Exercise directions
Retype the data in its entirety, with no word changed.

____________________

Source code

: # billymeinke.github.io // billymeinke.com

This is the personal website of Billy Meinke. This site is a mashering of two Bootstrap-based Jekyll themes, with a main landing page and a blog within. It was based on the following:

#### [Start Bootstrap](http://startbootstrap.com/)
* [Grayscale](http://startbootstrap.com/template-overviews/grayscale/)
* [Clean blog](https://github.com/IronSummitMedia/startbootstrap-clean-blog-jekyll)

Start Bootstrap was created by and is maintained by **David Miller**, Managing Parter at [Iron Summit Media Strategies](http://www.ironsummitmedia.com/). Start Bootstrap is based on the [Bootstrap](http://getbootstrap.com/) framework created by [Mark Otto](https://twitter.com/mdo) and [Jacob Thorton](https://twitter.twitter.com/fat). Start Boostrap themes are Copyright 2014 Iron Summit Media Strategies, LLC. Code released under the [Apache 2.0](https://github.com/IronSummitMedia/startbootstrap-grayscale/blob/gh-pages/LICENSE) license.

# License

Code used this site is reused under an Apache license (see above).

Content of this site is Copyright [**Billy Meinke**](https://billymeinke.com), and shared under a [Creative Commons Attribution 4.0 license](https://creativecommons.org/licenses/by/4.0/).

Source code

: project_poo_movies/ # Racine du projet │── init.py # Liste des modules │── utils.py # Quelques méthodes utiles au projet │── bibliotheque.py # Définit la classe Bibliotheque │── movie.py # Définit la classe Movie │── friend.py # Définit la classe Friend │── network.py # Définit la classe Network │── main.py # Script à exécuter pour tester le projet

____________________

Solution to the exercise
Source code

: # billymeinke.github.io // billymeinke.com

This is the personal website of Billy Meinke. This site is a mashering of two Bootstrap-based Jekyll themes, with a main landing page and a blog within. It was based on the following:

#### [Start Bootstrap](http://startbootstrap.com/)
* [Grayscale](http://startbootstrap.com/template-overviews/grayscale/)
* [Clean blog](https://github.com/IronSummitMedia/startbootstrap-clean-blog-jekyll)

Start Bootstrap was created by and is maintained by **David Miller**, Managing Parter at [Iron Summit Media Strategies](http://www.ironsummitmedia.com/). Start Bootstrap is based on the [Bootstrap](http://getbootstrap.com/) framework created by [Mark Otto](https://twitter.com/mdo) and [Jacob Thorton](https://twitter.twitter.com/fat). Start Boostrap themes are Copyright 2014 Iron Summit Media Strategies, LLC. Code released under the [Apache 2.0](https://github.com/IronSummitMedia/startbootstrap-grayscale/blob/gh-pages/LICENSE) license.

# License

Code used this site is reused under an Apache license (see above).

Content of this site is Copyright [**Billy Meinke**](https://billymeinke.com), and shared under a [Creative Commons Attribution 4.0 license](https://creativecommons.org/licenses/by/4.0/).

Source code

: project_poo_movies/ # Racine du projet │── init.py # Liste des modules │── utils.py # Quelques méthodes utiles au projet │── bibliotheque.py # Définit la classe Bibliotheque │── movie.py # Définit la classe Movie │── friend.py # Définit la classe Friend │── network.py # Définit la classe Network │── main.py # Script à exécuter pour tester le projet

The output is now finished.